Temmuz 2011’den 12 Ekim 2020 tarihine kadar on yıl boyunca 72 yaşındaki 50 yıllık eşi Gisèle Pelicot’yu ilaçlarla uyutup sayısızca kez tecavüz etti. Bununla da kalmadı, internet üzerinden arayıp bulduğu onlarca erkek tarafından defalarca kez tecavüz ettirdi. Tam 83 tecavüzcüydüler!
Suçlarını inkar etseler de içlerinden 50’si çekilen filmler aracılığıyla tespit edildi. 23 ila 70 yaş arası bu erkekler, eşi tarafından uyutulan Gisèle Pelicot’u kendi evinde, odasında ve yatağında uyur vaziyetteyken tecavüz ettiler.
Pelicot ailesinde bunlar yaşanırken daha doğrusu yaşatılırken, her şey gayet “normal” seyrinde devam ediyordu. Adam iyi bir eş, iyi bir baba, iyi bir komşu, iyi bir arkadaş… herşey çok iyiymiş gibi akıyordu ve bu daha da devam edecekti. Ta ki bir alışveriş merkezinde üç kadını eteklerinin altından telefonuyla filme alırken yakalanmasına kadar. O gün alışveriş mağazasında kameralardan sorumlu kişi, “normal” adamın normal olmayan davranışlarını kameradan fark edip olaya müdahale etti. Adamın telefonuna el koydu. Kadınları kendilerine yapılanlar hakkında bilgilendirdi. Adamın suç işlediğini, polise gidip adam hakkında davacı olmalarını sağladı.
“Normal” adam sapık çıktı
Polisin el koyduğu telefondan içinde eşi ve kızına da ait sayısızca uygunsuz video ve fotolar tespit edildi. Evine gidildi kişisel eşyaları arandı, bilgisayarına el kondu. telefon ve bilgisayarından seks içerikli 20 bin video ve fotoğraf tespit edildi.

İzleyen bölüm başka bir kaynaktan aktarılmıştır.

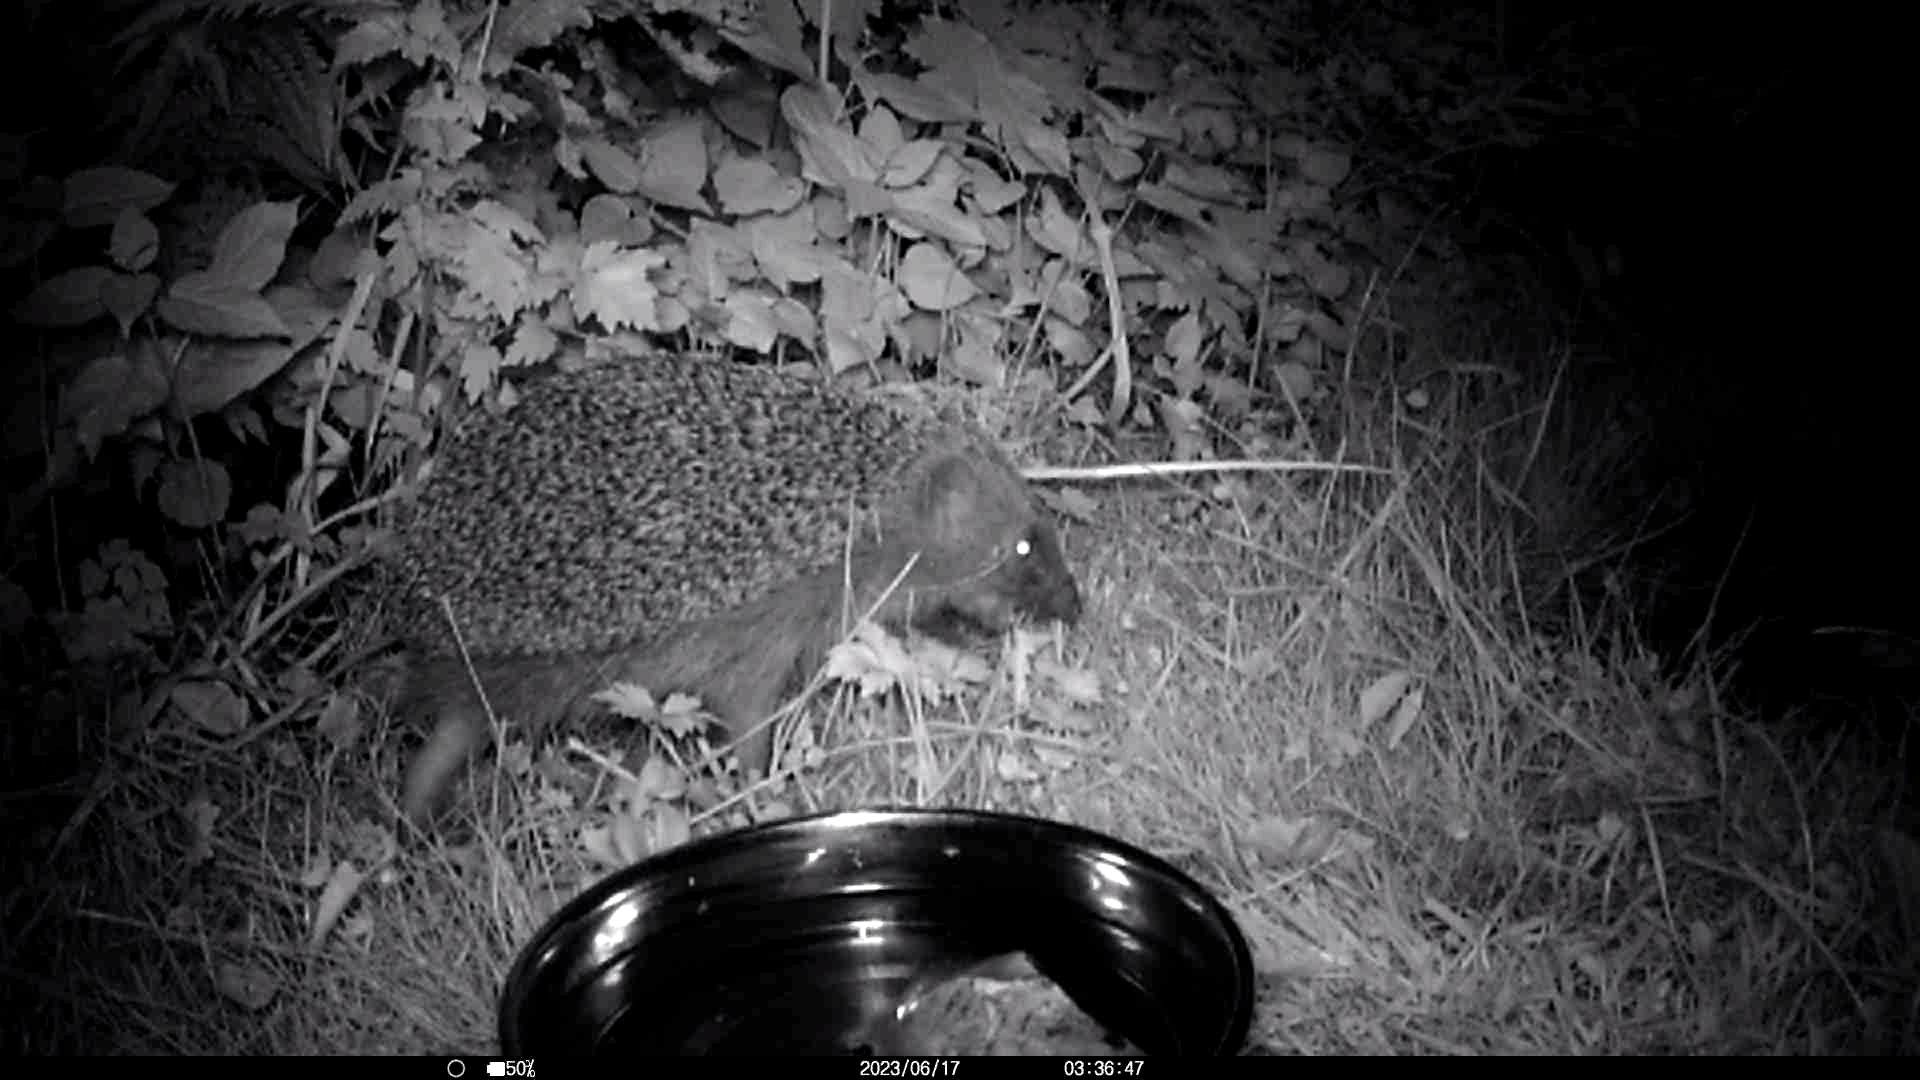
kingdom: Animalia
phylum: Chordata
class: Mammalia
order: Erinaceomorpha
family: Erinaceidae
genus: Erinaceus
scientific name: Erinaceus europaeus
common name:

Bu video ve fotolar üzerinden anketler yapıldı. Tam 4 yıl süren bu anketlerin sonucunda Gisèle Pelicot, Nihayet 2 Eylül tarihinde eski eşi Dominique Pelicot’yu tecavüz suçundan dava etti. Ancak tecavüzcü “sağlık durumunu gerekçe gösterip mahkemeye gelmedi. Dava 16 Eylül’e ertelendi.
Suçlu nihayet davanın başladığı bir gün sonra mahkemeye teşrif edebildi. Eşine ve kızına ait kendi çektiği film ve fotolarla suçu sabitlenen Dominique Pelicot, “Şu an salonda bulunan 50 kişiyle beraber uyuyan eşime bilerek ve isteyerek tecavüz ettik”lerini itiraf etti. Suçlu, Gisèle’den çocuklarından ve torunlarından özür dileyerek pişman olduğunu bunca çürümüşlüğüne rağmen “iyi adam” rolünü oynamaya devam etti.
Toplumsal çürüme
Bu olay ve benzerleri her geçen gün çoğalırken, çürümenin geldiği boyut korkutuyor. Çürümüşlük normalleşiyor. Adam günlük yaşamını normal bir biçimde devam ettirirken sevdiğini söylediği eşine bunları yapabiliyor. Ya da Çocuğunun çıplak fotolarını ınternette paylaşabiliyor… ve bu adam tek değil, 83 “normal” insan. Hemşire şoför, belediyede görevli memur vb. çeşitli mesleklerden normal denilen insanlar. İstisnasız hepsi bu adamın yaptığını normal bir şeymiş gibi kabul edip uyuyan kadına tecavüz edip çekip gidiyorlar. Hepsi günlük iş ve görevlerine normal insanlar gibi devam ettiriyorlar. (Çocuğunu okuldan alıyor, arkadaşlarını eve davet ediyor. İşe gidip geliyor. Ailesiyle tatile gidiyor vs. vs.)
Cesaret bulaşıcıdır
Bu arada olayın açığa çıkması ve Gisèle’in tecavüz davası açması, Fransa genelinde kadınların kitlesel desteğini aldı. 14 Eylül’de Fransa’nın birçok şehrinde “Hepimiz Gisèle’iz!” eylemleri yapıldı. Kitlesel olarak yapılan bu eylemlerde, Gisèle’e “Yalnız değilsin”, “Artık mağdur değil suçlu utanacak”, “Patriyarkal sistem değişecek” mesajı verildi. Açık alan mitinglerinde oluşturulan kürsülerden, onlarca, yüzlerce tecavüz ifşası yapıldı. Titreyen, ağlamaklı, çekinceli ama dik duran, suçlunun utancını taşımayı reddeden öfke isyan yolunu alıyor, bu böyle gitmez diyenlerin sesleri birbiriyle buluşup birbirine güç oluyor.